Task to complete: Return the lines of the data below in which the string "signed" occurs.

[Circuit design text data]
━━━━━━━━
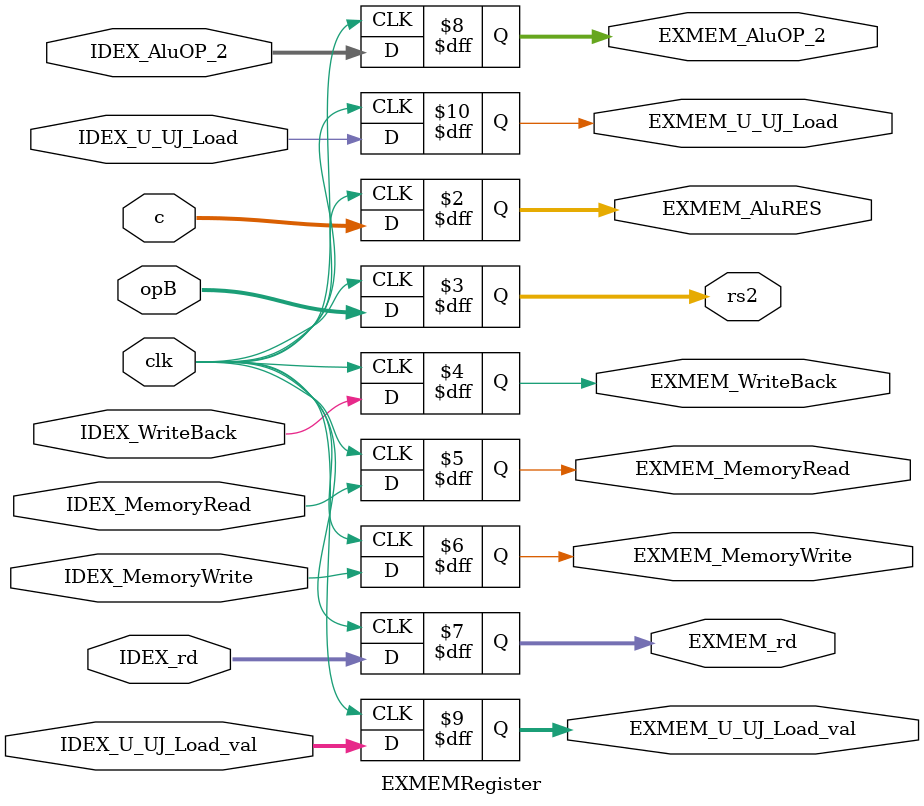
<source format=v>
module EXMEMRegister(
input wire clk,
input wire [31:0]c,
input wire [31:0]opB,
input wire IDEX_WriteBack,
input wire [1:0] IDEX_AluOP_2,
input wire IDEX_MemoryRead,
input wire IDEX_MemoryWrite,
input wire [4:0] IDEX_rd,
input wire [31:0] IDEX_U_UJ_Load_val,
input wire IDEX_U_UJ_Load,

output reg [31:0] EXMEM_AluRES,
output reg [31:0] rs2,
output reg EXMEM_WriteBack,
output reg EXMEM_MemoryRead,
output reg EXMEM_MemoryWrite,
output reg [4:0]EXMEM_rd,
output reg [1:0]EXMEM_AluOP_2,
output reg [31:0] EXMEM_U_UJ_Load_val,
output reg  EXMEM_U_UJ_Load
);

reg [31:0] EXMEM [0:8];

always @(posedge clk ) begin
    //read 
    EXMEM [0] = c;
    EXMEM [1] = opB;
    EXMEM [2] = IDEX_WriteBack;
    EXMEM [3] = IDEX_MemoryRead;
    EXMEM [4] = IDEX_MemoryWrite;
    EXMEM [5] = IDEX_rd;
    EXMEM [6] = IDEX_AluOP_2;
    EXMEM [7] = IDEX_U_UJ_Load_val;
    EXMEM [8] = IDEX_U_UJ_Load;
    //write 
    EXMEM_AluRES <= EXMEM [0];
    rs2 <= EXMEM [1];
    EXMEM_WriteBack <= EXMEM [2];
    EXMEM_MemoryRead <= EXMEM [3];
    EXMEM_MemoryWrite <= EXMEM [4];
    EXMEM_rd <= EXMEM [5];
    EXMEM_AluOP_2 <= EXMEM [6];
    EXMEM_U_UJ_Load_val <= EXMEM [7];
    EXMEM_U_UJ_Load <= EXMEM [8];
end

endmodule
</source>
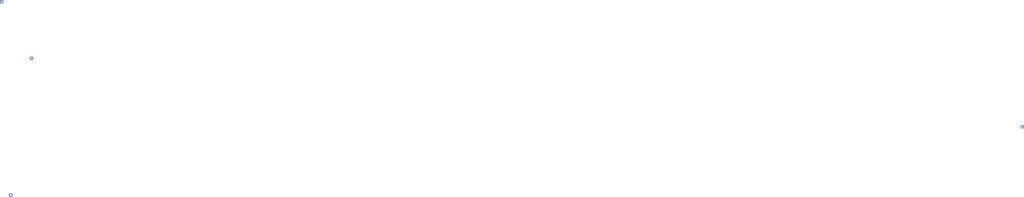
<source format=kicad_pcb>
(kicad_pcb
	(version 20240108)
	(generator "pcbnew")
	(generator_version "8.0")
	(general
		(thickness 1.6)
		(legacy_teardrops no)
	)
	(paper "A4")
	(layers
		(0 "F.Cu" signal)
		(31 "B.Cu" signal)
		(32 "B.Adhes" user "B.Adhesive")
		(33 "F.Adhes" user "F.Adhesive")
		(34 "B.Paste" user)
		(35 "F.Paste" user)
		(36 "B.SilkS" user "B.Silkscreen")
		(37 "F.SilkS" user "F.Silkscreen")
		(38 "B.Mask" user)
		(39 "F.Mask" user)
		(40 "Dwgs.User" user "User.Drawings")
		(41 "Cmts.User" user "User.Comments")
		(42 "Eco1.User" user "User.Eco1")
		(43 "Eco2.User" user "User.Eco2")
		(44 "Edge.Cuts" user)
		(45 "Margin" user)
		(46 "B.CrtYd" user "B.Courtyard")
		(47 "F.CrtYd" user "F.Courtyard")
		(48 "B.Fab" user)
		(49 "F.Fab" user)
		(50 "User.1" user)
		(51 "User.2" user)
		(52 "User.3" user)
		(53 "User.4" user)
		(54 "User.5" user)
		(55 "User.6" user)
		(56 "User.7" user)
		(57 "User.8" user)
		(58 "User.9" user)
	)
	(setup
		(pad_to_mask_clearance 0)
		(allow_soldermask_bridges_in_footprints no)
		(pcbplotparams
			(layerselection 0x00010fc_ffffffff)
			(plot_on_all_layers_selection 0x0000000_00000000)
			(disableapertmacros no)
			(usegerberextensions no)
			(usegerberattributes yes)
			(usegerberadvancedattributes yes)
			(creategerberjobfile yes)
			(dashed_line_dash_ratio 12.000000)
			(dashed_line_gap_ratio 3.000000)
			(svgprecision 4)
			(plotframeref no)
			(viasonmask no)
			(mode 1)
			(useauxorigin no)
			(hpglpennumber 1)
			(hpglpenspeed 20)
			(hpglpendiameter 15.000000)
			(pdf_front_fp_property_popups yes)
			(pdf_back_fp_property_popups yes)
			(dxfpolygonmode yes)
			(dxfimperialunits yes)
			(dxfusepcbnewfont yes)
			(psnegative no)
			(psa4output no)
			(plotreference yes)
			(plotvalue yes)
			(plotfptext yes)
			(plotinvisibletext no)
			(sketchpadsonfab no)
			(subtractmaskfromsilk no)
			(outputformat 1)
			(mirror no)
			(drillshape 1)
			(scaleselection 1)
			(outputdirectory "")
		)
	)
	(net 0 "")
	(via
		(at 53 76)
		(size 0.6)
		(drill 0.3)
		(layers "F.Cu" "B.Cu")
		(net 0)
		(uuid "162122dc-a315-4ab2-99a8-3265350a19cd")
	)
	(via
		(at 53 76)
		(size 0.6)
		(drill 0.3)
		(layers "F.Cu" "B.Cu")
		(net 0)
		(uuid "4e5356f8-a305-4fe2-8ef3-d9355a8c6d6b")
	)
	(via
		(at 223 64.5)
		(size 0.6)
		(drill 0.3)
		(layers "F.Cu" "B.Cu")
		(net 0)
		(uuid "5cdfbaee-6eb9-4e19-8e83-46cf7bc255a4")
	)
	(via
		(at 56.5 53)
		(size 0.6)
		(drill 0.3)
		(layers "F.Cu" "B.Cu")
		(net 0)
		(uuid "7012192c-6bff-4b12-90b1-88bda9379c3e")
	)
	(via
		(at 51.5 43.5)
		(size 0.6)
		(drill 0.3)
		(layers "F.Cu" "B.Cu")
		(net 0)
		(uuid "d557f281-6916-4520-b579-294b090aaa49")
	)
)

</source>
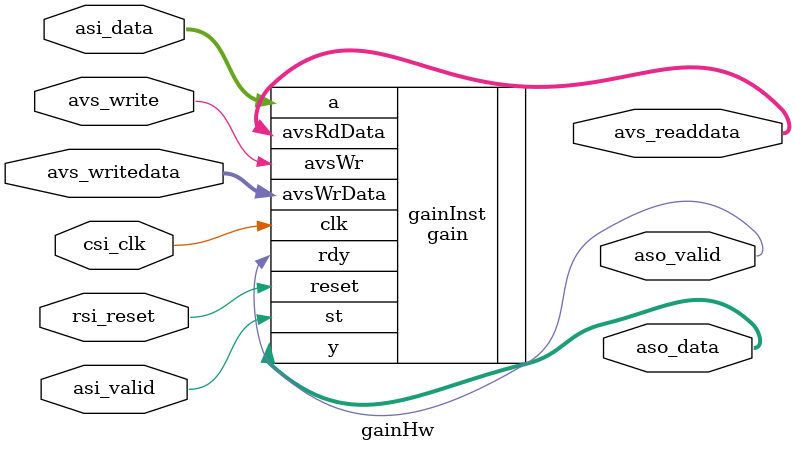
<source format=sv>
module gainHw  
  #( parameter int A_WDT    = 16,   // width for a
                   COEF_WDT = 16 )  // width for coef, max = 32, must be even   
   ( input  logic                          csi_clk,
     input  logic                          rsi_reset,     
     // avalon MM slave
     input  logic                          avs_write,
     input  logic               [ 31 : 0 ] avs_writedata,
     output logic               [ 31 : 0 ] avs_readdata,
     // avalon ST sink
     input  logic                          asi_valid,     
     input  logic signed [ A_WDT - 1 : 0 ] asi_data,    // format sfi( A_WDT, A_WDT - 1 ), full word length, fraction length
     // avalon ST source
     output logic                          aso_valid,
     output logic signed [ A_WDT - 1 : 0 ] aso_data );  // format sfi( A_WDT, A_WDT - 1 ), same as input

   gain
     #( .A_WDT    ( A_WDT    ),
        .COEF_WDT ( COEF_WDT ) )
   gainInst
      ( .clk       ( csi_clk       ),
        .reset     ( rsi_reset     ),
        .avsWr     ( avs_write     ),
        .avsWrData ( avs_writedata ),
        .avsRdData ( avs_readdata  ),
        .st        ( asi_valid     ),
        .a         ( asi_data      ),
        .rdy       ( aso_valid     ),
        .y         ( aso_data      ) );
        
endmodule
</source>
━━━━━━━━
Answer to the exercise:
     input  logic signed [ A_WDT - 1 : 0 ] asi_data,    // format sfi( A_WDT, A_WDT - 1 ), full word length, fraction length
     output logic signed [ A_WDT - 1 : 0 ] aso_data );  // format sfi( A_WDT, A_WDT - 1 ), same as input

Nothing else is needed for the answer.